The Fred Kelly Freedom Fingerpick is my new favorite gizmo. I just can't keep a fingernail and when I can, it's jagged from wood working. That damages my gut strings. I never could get a brass thimble pick to stay on or feel right. Here's a photo of the Kelly pick. With some sanding to make it fit perfectly, and shortening the 'nail' area, it feels invisible and my notes are clear and consistent, and louder. There's a link on my site to a guy who sells them with 2 day delivery.
Part of the evolution of the small but growing stroke-style community has been a liberalization of how we discuss things like plastic. I'm a liberal in general but I definitely fall in to the right-wing of early banjo playing. That said, I'm glad we are more inclusive these days. I will continue to lobby for period quipment, though.
All we are say-ing, is GIVE BRASS A CHANCE.
I have several of the Kelley picks...opposite result for me as the "large" is too small for my fat ol' fingers. Joel Hooks' brass thimbles fit me perfectly and I get the sound I like.
Good to have choices. My inclination is very much like Carl's...but in practice, I'm more apt to use whatever works for me.
without traditionalist, the tradition would die. so there must always be some.to preserve the history. I do think that some players including me are just enjoying the playing style, and old tunes.not as much into tradition.
I want to be guided and learn from tradition, but have no desire to be fenced in by it.
there has bound to be room for both. no arguement here, just my thoughts
I hear ya Carl. In the meantime I'm gonna use clear plastic. Ssshhhhh.
Terry, Carl, et al.--
I've tried steel picks, plasic picks, Joel's picks, and probably some I don't remember, but I've never found anything that comes close to my own fingernails. Yes, with the long nails people probably think I'm some kind of weirdo, but they probably would anyway once they got to know me. That's just what works for me.--Rob Morrison
I'd never call Steve Howe a weirdo haha The only pick I use right now is a tooth one. I am curious, once I get going, what I'll experience and prfer in the long run.
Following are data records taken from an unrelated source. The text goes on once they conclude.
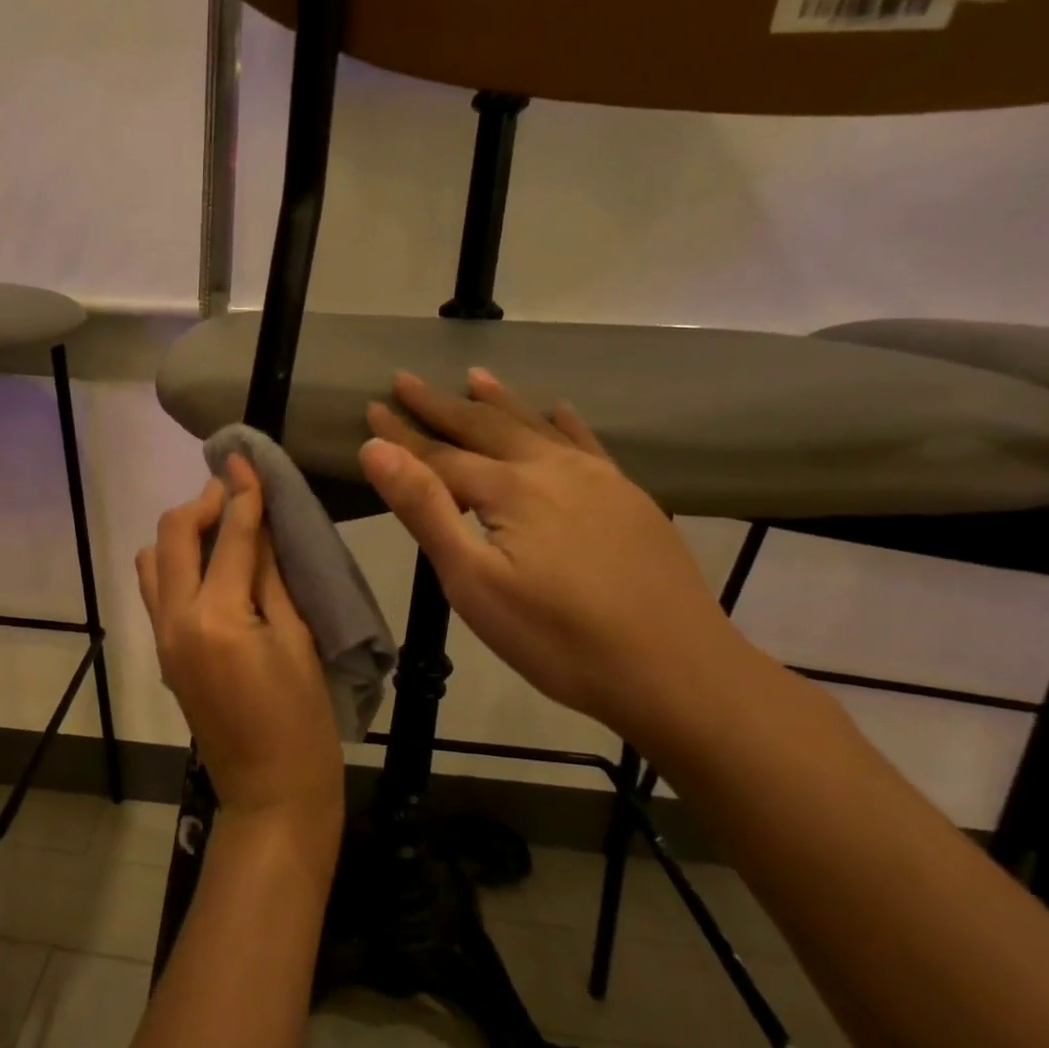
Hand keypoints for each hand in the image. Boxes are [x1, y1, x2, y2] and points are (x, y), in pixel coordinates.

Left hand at [137, 456, 343, 867]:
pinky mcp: (164, 653)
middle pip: (173, 536)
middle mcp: (176, 620)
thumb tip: (260, 524)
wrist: (270, 793)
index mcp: (216, 617)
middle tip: (234, 490)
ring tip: (221, 530)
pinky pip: (157, 591)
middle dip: (201, 504)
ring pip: (154, 561)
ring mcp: (163, 638)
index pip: (229, 537)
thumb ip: (271, 576)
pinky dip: (176, 564)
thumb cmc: (302, 721)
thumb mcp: (298, 640)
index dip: (241, 491)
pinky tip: (211, 567)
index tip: (243, 456)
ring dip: (182, 533)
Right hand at [360, 369, 756, 743]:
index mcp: (511, 488)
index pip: (440, 453)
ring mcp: (599, 480)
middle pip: (486, 427)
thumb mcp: (473, 582)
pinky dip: (566, 423)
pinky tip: (560, 410)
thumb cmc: (557, 638)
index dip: (401, 434)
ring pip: (536, 427)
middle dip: (441, 405)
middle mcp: (553, 468)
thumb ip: (424, 510)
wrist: (677, 672)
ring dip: (500, 402)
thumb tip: (376, 450)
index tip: (371, 407)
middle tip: (406, 379)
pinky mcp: (630, 499)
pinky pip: (588, 444)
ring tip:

Here's a thought: al-be-it "unmanly", how bout painting your finger nails with a clear coat of polish if you have nails that won't do? Just a thought, don't hurt me! ;)
I tried the clear polishand hoof hardener a few yrs ago when I was into classical guitar and wanted to grow them long,,, but it didnt do much but look funny , to me anyway. , Segovia said , if you dont have the perfect composition of nails, you are lost as a classical player
oh and yes , your a big sissy if you paint them lol joking
I'll tell you what I would tell my own kids, which is to stop whining , and do what I did, which was to get some shears, some sheet brass, and figure out what will work for you. I've even posted what I use here on the site. The template in Converse is a good starting point, as is the one I posted. Try different gages of brass. You could even try mimicing your favorite plastic thimble. I'm sure with a lot of experimentation you can find something made of brass that will work.
The long and short of it is that everyone's hands/fingers are different, and different people will be comfortable with different thimbles.
Ya know, this all could explain Michael Jackson one sequined glove...it's what HE preferred. :D or not
I agree with Carl...,I personally like the tone of the brass,... I don't use one very much, prefer my finger nail, but when it's feeling thin, Joel Hooks works best for me. And yes I think it is about keeping it traditional and true to period....if that's why you are playing this style of music, if not but for the pure joy of playing without categorizing it,.. no rules/ fences,.. anything is appropriate. Same with strings I guess, I know nylgut is great and most people use it, but I like hashing it out on Gut strings...barring that 4th string of course. Good Stuff!